Recenti avvisi dell'FBI hanno rivelato che attori informatici legati al governo iraniano stanno sfruttando la piattaforma di messaggistica Telegram per condurre attacchi malware mirati a dissidenti, gruppi di opposizione e giornalisti critici nei confronti del regime. Questo approccio rappresenta una nuova frontiera nelle operazioni di cyber-spionaggio, sfruttando la fiducia riposta in applicazioni di messaggistica criptate per mascherare attività malevole.
Meccanismo degli attacchi
Il processo di attacco si articola in due fasi principali:
- Infiltrazione iniziale: Gli hacker contattano le vittime fingendosi contatti conosciuti o supporto tecnico, inducendole a scaricare file dannosi travestiti da applicazioni legittime come Telegram o WhatsApp.
- Controllo remoto: Una volta installato il malware, il dispositivo compromesso si connette a bot di Telegram che permettono agli aggressori di controllare a distanza il computer della vittima, consentendo il furto di file, la cattura di screenshot e la registrazione di chiamate Zoom.
Implicazioni geopolitiche
Secondo l'FBI, questi attacchi sono attribuibili al Ministero dell'Intelligence e della Sicurezza (MOIS) iraniano e rappresentano un tentativo di promuovere l'agenda geopolitica del regime. L'utilizzo di Telegram come canale di comando e controllo (C2) è una strategia per nascondere l'attività malevola tra il traffico di rete legittimo, rendendo più difficile l'identificazione da parte dei difensori informatici e dei prodotti anti-malware.
Il ruolo del gruppo Handala
Il gruppo di hacktivisti pro-iraniani e pro-palestinesi, noto come Handala, è stato menzionato nell'avviso dell'FBI. Sebbene non sia chiaro se gli attacchi specifici siano stati condotti da questo gruppo, Handala ha precedentemente rivendicato attacchi significativi, tra cui uno contro la compagnia medica Stryker, che ha comportato l'eliminazione di decine di migliaia di dispositivi dei dipendenti.
Raccomandazioni per la sicurezza
Per proteggersi da tali attacchi, gli utenti sono invitati a:
- Verificare attentamente l'autenticità dei contatti che inviano link o file, soprattutto se provengono da fonti non verificate.

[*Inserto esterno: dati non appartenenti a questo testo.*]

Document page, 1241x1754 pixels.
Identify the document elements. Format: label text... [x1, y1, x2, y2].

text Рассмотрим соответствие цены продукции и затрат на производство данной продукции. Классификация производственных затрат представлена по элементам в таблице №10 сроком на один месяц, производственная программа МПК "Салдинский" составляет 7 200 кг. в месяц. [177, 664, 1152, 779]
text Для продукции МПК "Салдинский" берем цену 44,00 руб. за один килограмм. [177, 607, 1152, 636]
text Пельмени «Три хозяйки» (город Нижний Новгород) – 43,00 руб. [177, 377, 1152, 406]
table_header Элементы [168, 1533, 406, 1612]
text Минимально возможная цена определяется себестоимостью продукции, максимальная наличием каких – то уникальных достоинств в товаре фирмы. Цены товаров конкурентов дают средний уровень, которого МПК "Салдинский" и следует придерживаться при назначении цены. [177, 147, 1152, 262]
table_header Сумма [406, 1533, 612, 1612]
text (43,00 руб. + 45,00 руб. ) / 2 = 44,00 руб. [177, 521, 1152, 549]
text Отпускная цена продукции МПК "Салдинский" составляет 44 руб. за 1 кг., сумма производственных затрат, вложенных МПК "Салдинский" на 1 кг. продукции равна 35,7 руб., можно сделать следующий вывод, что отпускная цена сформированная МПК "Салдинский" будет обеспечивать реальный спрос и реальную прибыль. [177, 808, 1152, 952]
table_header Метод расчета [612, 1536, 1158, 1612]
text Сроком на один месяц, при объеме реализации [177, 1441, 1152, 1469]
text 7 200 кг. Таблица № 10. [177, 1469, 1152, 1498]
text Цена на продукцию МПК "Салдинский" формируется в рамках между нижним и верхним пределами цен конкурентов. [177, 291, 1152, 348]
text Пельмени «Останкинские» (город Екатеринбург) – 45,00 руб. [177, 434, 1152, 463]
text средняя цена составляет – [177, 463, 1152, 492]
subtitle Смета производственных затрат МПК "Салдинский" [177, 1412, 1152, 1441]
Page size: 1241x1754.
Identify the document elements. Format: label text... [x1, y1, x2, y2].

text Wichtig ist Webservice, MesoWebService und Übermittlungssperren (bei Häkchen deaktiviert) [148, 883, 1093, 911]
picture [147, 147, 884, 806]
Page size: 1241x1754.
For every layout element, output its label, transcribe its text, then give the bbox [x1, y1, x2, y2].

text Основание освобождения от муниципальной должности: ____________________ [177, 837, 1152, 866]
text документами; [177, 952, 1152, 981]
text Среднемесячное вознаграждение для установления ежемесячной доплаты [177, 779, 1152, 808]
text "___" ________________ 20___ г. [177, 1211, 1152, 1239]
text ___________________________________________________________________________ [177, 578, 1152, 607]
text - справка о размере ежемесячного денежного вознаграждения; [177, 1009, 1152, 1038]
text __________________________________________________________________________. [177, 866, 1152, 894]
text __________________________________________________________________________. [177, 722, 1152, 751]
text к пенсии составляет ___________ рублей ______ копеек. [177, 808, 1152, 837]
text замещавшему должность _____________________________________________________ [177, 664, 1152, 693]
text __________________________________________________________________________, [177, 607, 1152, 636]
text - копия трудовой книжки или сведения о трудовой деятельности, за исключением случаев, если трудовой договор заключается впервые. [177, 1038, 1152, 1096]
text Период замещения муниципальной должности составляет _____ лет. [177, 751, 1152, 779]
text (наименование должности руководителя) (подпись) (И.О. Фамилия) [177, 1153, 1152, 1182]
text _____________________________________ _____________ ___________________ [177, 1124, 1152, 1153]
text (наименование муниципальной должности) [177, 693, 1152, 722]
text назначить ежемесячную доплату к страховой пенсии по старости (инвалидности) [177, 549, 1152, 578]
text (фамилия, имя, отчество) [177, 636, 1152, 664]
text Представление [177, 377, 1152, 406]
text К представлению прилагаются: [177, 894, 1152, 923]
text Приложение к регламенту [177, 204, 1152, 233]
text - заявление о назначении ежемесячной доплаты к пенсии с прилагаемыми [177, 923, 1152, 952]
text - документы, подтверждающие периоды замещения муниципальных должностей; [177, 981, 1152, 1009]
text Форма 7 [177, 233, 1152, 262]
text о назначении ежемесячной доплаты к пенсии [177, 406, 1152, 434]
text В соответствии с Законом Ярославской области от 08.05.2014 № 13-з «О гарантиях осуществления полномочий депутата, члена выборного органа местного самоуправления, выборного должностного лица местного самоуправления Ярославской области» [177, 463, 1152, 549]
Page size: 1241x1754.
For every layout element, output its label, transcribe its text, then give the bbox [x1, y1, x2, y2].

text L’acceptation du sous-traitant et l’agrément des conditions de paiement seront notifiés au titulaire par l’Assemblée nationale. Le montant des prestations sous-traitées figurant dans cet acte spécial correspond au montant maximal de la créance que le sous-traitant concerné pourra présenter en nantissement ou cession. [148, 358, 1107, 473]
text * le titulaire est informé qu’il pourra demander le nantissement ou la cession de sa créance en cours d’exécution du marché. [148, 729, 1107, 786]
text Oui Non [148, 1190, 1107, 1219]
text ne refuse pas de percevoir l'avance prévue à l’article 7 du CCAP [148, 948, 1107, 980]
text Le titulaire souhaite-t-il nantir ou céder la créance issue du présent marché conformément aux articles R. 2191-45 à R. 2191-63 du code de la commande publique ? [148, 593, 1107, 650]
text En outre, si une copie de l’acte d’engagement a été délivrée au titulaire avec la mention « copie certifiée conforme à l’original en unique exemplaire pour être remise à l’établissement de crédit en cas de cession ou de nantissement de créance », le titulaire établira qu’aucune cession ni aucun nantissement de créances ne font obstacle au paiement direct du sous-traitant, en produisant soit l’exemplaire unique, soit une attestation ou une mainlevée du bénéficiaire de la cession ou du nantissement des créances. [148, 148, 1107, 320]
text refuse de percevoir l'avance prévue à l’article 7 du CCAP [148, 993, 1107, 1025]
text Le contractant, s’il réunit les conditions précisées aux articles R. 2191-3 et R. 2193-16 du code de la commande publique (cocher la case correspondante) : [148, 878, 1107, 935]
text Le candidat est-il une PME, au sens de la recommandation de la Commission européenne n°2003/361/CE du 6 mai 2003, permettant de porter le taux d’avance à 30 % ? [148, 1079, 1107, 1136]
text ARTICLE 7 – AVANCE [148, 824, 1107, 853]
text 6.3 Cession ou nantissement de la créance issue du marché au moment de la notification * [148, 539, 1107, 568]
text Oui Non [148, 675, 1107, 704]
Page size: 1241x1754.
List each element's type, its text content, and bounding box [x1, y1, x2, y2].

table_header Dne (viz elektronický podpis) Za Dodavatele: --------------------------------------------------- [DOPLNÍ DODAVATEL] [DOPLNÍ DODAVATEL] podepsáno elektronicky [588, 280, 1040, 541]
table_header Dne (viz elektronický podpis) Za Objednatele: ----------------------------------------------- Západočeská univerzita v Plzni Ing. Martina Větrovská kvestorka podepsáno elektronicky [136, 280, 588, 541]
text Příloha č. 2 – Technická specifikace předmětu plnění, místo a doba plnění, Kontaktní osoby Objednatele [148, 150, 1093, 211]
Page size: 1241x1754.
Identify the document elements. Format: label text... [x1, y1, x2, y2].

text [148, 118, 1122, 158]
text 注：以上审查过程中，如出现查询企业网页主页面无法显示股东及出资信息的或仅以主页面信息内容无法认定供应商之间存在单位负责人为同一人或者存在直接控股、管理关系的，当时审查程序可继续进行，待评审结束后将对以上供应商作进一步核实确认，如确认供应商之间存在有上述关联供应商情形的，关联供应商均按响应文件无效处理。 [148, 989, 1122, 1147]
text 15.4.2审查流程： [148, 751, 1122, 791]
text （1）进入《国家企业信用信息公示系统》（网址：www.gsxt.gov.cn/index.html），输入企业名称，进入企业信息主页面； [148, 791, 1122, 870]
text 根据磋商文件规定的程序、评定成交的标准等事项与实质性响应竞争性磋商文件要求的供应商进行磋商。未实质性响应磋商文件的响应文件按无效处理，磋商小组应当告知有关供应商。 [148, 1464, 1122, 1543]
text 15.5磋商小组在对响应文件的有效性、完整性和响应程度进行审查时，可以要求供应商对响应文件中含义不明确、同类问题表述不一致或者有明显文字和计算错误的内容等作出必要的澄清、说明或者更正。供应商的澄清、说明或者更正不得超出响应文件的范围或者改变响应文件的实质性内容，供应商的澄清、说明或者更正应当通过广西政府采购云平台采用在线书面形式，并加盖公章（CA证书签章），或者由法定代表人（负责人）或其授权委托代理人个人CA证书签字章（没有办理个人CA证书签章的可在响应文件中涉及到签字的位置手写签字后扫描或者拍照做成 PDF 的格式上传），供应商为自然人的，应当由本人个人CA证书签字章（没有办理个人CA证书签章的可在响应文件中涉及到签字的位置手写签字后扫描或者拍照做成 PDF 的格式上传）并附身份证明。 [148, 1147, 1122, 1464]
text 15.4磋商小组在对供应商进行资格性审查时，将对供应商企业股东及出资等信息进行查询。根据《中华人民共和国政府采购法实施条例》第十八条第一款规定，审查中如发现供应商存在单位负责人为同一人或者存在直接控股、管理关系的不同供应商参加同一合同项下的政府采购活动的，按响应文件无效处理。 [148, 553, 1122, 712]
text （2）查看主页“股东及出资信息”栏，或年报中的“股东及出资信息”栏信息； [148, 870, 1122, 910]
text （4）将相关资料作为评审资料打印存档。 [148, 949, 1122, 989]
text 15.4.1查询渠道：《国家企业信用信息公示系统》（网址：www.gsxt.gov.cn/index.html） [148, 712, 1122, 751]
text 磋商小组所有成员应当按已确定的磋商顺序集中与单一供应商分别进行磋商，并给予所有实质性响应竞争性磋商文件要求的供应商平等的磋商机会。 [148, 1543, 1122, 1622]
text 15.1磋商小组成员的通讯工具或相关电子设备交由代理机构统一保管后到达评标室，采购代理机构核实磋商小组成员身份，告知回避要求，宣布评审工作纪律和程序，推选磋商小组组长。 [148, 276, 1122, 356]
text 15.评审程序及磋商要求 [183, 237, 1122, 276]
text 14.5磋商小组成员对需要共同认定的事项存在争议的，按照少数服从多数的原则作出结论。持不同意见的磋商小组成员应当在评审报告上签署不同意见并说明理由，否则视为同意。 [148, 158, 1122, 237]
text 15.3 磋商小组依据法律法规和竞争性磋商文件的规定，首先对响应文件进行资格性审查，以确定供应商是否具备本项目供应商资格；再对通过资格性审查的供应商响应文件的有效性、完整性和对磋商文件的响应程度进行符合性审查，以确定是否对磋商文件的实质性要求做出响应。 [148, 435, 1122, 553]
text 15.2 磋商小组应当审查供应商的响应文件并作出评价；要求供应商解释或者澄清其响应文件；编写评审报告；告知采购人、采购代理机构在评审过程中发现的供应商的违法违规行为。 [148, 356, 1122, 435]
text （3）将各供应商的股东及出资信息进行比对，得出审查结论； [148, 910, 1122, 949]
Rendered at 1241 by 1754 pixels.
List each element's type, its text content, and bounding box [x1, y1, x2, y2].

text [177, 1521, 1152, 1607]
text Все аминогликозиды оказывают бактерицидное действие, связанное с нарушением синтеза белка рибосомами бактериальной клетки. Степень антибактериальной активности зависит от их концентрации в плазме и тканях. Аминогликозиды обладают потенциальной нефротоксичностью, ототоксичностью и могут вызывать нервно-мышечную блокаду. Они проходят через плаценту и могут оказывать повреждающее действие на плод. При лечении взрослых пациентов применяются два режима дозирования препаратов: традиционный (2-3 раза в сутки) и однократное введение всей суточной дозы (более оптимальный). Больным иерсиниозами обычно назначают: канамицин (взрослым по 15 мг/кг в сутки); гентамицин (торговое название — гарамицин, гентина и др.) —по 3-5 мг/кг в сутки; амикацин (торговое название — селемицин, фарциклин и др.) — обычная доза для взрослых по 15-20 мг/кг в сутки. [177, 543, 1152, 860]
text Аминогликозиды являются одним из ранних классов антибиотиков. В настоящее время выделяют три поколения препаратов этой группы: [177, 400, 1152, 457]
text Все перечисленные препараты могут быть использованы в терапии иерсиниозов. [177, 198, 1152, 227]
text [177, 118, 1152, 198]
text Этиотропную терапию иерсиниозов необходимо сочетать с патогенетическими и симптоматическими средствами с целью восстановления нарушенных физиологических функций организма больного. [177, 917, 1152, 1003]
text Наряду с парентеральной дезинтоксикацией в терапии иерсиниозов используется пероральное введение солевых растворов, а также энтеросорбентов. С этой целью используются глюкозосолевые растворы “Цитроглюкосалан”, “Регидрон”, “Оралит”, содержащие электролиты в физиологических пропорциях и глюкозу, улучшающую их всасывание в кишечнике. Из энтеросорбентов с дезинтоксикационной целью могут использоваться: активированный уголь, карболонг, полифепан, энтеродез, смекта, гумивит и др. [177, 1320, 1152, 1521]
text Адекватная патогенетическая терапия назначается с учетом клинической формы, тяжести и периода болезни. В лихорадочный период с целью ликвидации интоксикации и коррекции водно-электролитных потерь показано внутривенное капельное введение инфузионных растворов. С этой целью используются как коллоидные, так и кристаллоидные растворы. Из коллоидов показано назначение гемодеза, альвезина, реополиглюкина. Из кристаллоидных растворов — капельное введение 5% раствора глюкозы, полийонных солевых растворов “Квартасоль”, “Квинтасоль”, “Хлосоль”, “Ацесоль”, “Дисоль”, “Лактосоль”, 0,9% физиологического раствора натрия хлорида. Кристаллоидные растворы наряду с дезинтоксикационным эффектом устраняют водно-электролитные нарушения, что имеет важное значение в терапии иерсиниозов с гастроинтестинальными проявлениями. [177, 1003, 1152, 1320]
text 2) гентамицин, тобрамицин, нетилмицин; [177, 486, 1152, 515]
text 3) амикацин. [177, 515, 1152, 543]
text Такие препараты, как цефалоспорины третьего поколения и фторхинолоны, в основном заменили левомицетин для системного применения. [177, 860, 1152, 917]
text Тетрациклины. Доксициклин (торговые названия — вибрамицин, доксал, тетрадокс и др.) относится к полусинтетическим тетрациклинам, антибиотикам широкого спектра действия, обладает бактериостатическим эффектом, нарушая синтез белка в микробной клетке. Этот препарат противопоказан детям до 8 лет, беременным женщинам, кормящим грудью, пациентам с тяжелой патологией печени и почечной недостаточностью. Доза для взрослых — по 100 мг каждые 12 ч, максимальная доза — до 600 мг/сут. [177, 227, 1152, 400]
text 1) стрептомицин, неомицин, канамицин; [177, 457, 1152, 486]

- Non scaricare o aprire file da fonti sconosciute o sospette.
- Utilizzare software di sicurezza aggiornati e mantenere il sistema operativo e le applicazioni sempre aggiornati.
- Abilitare l'autenticazione a due fattori (2FA) per le applicazioni di messaggistica e altre piattaforme sensibili.
Rimanere informati sulle ultime minacce informatiche e adottare misure preventive è fondamentale per proteggere i dati personali e professionali in un contesto digitale sempre più complesso.